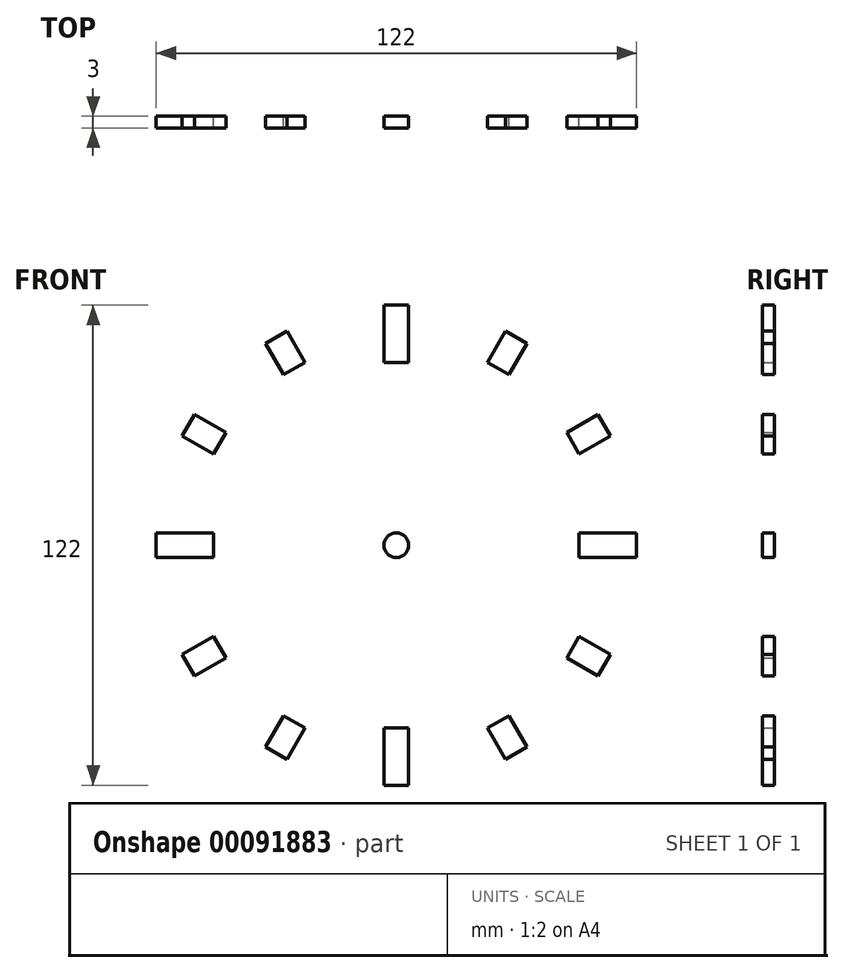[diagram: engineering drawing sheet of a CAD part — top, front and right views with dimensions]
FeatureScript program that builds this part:
annotation { "Feature Type Name" : "Feature", "Feature Type Description" : "" }
export const myFeature = defineFeature(function(context is Context, id is Id, definition is map)
    precondition{}
    {
        {
            var Q0;
            Q0=qCreatedBy(makeId("Front.planeOp"),FACE);
            var sketch = newSketch(context, id + "F0", { "sketchPlane" : qUnion([Q0])});
            skLineSegment(sketch, "E0.bottom", {"start": v(3.13, 51.82) * mm, "end": v(-3.13, 51.82) * mm});
            skLineSegment(sketch, "E0.top", {"start": v(3.13, 61) * mm, "end": v(-3.13, 61) * mm});
            skLineSegment(sketch, "E0.left", {"start": v(3.13, 51.82) * mm, "end": v(3.13, 61) * mm});
            skLineSegment(sketch, "E0.right", {"start": v(-3.13, 51.82) * mm, "end": v(-3.13, 61) * mm});
            skPoint(sketch, "E0.middle", {"position": v(0, 56.41) * mm});
            skLineSegment(sketch, "E1.1.0", {"start": v(-28.62, 43.31) * mm, "end": v(-33.21, 51.26) * mm});
            skLineSegment(sketch, "E1.1.1", {"start": v(-27.79, 54.4) * mm, "end": v(-33.21, 51.26) * mm});
            skLineSegment(sketch, "E1.1.2", {"start": v(-23.2, 46.44) * mm, "end": v(-27.79, 54.4) * mm});
            skLineSegment(sketch, "E1.1.3", {"start": v(-23.2, 46.44) * mm, "end": v(-28.62, 43.31) * mm});
            skLineSegment(sketch, "E1.2.0", {"start": v(-46.44, 23.2) * mm, "end": v(-54.4, 27.79) * mm});
            skLineSegment(sketch, "E1.2.1", {"start": v(-51.26, 33.21) * mm, "end": v(-54.4, 27.79) * mm});
            skLineSegment(sketch, "E1.2.2", {"start": v(-43.31, 28.62) * mm, "end": v(-51.26, 33.21) * mm});
            skLineSegment(sketch, "E1.2.3", {"start": v(-43.31, 28.62) * mm, "end": v(-46.44, 23.2) * mm});
            skPoint(sketch, "E1.center", {"position": v(0, 0) * mm});
            skLineSegment(sketch, "E2.1.3.0", {"start": v(-51.82, -3.13) * mm, "end": v(-61, -3.13) * mm});
            skLineSegment(sketch, "E2.3.3.0", {"start": v(-61, 3.13) * mm, "end": v(-61, -3.13) * mm});
            skLineSegment(sketch, "E2.6.3.0", {"start": v(-51.82, 3.13) * mm, "end": v(-61, 3.13) * mm});
            skLineSegment(sketch, "E2.9.3.0", {"start": v(-51.82, 3.13) * mm, "end": v(-51.82, -3.13) * mm});
            skLineSegment(sketch, "E2.1.4.0", {"start": v(-43.31, -28.62) * mm, "end": v(-51.26, -33.21) * mm});
            skLineSegment(sketch, "E2.3.4.0", {"start": v(-54.4, -27.79) * mm, "end": v(-51.26, -33.21) * mm});
            skLineSegment(sketch, "E2.6.4.0", {"start": v(-46.44, -23.2) * mm, "end": v(-54.4, -27.79) * mm});
            skLineSegment(sketch, "E2.9.4.0", {"start": v(-46.44, -23.2) * mm, "end": v(-43.31, -28.62) * mm});
            skLineSegment(sketch, "E2.1.5.0", {"start": v(-23.2, -46.44) * mm, "end": v(-27.79, -54.4) * mm});
            skLineSegment(sketch, "E2.3.5.0", {"start": v(-33.21, -51.26) * mm, "end": v(-27.79, -54.4) * mm});
            skLineSegment(sketch, "E2.6.5.0", {"start": v(-28.62, -43.31) * mm, "end": v(-33.21, -51.26) * mm});
            skLineSegment(sketch, "E2.9.5.0", {"start": v(-28.62, -43.31) * mm, "end": v(-23.2, -46.44) * mm});
            skLineSegment(sketch, "E2.1.6.0", {"start": v(3.13, -51.82) * mm, "end": v(3.13, -61) * mm});
            skLineSegment(sketch, "E2.3.6.0", {"start": v(-3.13, -61) * mm, "end": v(3.13, -61) * mm});
            skLineSegment(sketch, "E2.6.6.0", {"start": v(-3.13, -51.82) * mm, "end": v(-3.13, -61) * mm});
            skLineSegment(sketch, "E2.9.6.0", {"start": v(-3.13, -51.82) * mm, "end": v(3.13, -51.82) * mm});
            skLineSegment(sketch, "E2.1.7.0", {"start": v(28.62, -43.31) * mm, "end": v(33.21, -51.26) * mm});
            skLineSegment(sketch, "E2.3.7.0", {"start": v(27.79, -54.4) * mm, "end": v(33.21, -51.26) * mm});
            skLineSegment(sketch, "E2.6.7.0", {"start": v(23.2, -46.44) * mm, "end": v(27.79, -54.4) * mm});
            skLineSegment(sketch, "E2.9.7.0", {"start": v(23.2, -46.44) * mm, "end": v(28.62, -43.31) * mm});
            skLineSegment(sketch, "E2.1.8.0", {"start": v(46.44, -23.2) * mm, "end": v(54.4, -27.79) * mm});
            skLineSegment(sketch, "E2.3.8.0", {"start": v(51.26, -33.21) * mm, "end": v(54.4, -27.79) * mm});
            skLineSegment(sketch, "E2.6.8.0", {"start": v(43.31, -28.62) * mm, "end": v(51.26, -33.21) * mm});
            skLineSegment(sketch, "E2.9.8.0", {"start": v(43.31, -28.62) * mm, "end": v(46.44, -23.2) * mm});
            skLineSegment(sketch, "E2.1.9.0", {"start": v(51.82, 3.13) * mm, "end": v(61, 3.13) * mm});
            skLineSegment(sketch, "E2.3.9.0", {"start": v(61, -3.13) * mm, "end": v(61, 3.13) * mm});
            skLineSegment(sketch, "E2.6.9.0", {"start": v(51.82, -3.13) * mm, "end": v(61, -3.13) * mm});
            skLineSegment(sketch, "E2.9.9.0", {"start": v(51.82, -3.13) * mm, "end": v(51.82, 3.13) * mm});
            skLineSegment(sketch, "E2.1.10.0", {"start": v(43.31, 28.62) * mm, "end": v(51.26, 33.21) * mm});
            skLineSegment(sketch, "E2.3.10.0", {"start": v(54.4, 27.79) * mm, "end": v(51.26, 33.21) * mm});
            skLineSegment(sketch, "E2.6.10.0", {"start": v(46.44, 23.2) * mm, "end": v(54.4, 27.79) * mm});
            skLineSegment(sketch, "E2.9.10.0", {"start": v(46.44, 23.2) * mm, "end": v(43.31, 28.62) * mm});
            skLineSegment(sketch, "E2.1.11.0", {"start": v(23.2, 46.44) * mm, "end": v(27.79, 54.4) * mm});
            skLineSegment(sketch, "E2.3.11.0", {"start": v(33.21, 51.26) * mm, "end": v(27.79, 54.4) * mm});
            skLineSegment(sketch, "E2.6.11.0", {"start": v(28.62, 43.31) * mm, "end": v(33.21, 51.26) * mm});
            skLineSegment(sketch, "E2.9.11.0", {"start": v(28.62, 43.31) * mm, "end": v(23.2, 46.44) * mm});
            skLineSegment(sketch, "E3.bottom", {"start": v(-3.13, 51.82) * mm, "end": v(3.13, 51.82) * mm});
            skLineSegment(sketch, "E3.top", {"start": v(-3.13, 46.44) * mm, "end": v(3.13, 46.44) * mm});
            skLineSegment(sketch, "E3.left", {"start": v(-3.13, 51.82) * mm, "end": v(-3.13, 46.44) * mm});
            skLineSegment(sketch, "E3.right", {"start": v(3.13, 51.82) * mm, "end": v(3.13, 46.44) * mm});
            skLineSegment(sketch, "E4.1.0", {"start": v(-51.82, -3.13) * mm, "end": v(-51.82, 3.13) * mm});
            skLineSegment(sketch, "E4.1.1", {"start": v(-51.82, 3.13) * mm, "end": v(-46.44, 3.13) * mm});
            skLineSegment(sketch, "E4.1.2", {"start": v(-46.44, -3.13) * mm, "end": v(-46.44, 3.13) * mm});
            skLineSegment(sketch, "E4.1.3", {"start": v(-51.82, -3.13) * mm, "end": v(-46.44, -3.13) * mm});
            skLineSegment(sketch, "E4.2.0", {"start": v(3.13, -51.82) * mm, "end": v(-3.13, -51.82) * mm});
            skLineSegment(sketch, "E4.2.1", {"start": v(-3.13, -51.82) * mm, "end": v(-3.13, -46.44) * mm});
            skLineSegment(sketch, "E4.2.2", {"start": v(3.13, -46.44) * mm, "end": v(-3.13, -46.44) * mm});
            skLineSegment(sketch, "E4.2.3", {"start": v(3.13, -51.82) * mm, "end": v(3.13, -46.44) * mm});
            skLineSegment(sketch, "E4.3.0", {"start": v(51.82, 3.13) * mm, "end": v(51.82, -3.13) * mm});
            skLineSegment(sketch, "E4.3.1", {"start": v(51.82, -3.13) * mm, "end": v(46.44, -3.13) * mm});
            skLineSegment(sketch, "E4.3.2", {"start": v(46.44, 3.13) * mm, "end": v(46.44, -3.13) * mm});
            skLineSegment(sketch, "E4.3.3", {"start": v(51.82, 3.13) * mm, "end": v(46.44, 3.13) * mm});
            skCircle(sketch, "E5", {"center": v(0, 0) * mm, "radius": 3.13 * mm});
            skSolve(sketch);
        }
        {
            var Q0;
            Q0 = qSketchRegion(id + "F0", true);
            extrude(context, id + "F1", {"entities" : qUnion([Q0]), "depth" : 3 * mm});
        }
    });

--------

Swap "myFeature" for "plateFeature" in the part of the listing that opens at its start and closes with the line containing "export const myFeature", and give those lines again with nothing else changed. Leave the pictures out of your answer.

- Response:
[diagram: engineering drawing sheet of a CAD part — top, front and right views with dimensions]
FeatureScript program that builds this part:
annotation { "Feature Type Name" : "Feature", "Feature Type Description" : "" }
export const plateFeature = defineFeature(function(context is Context, id is Id, definition is map)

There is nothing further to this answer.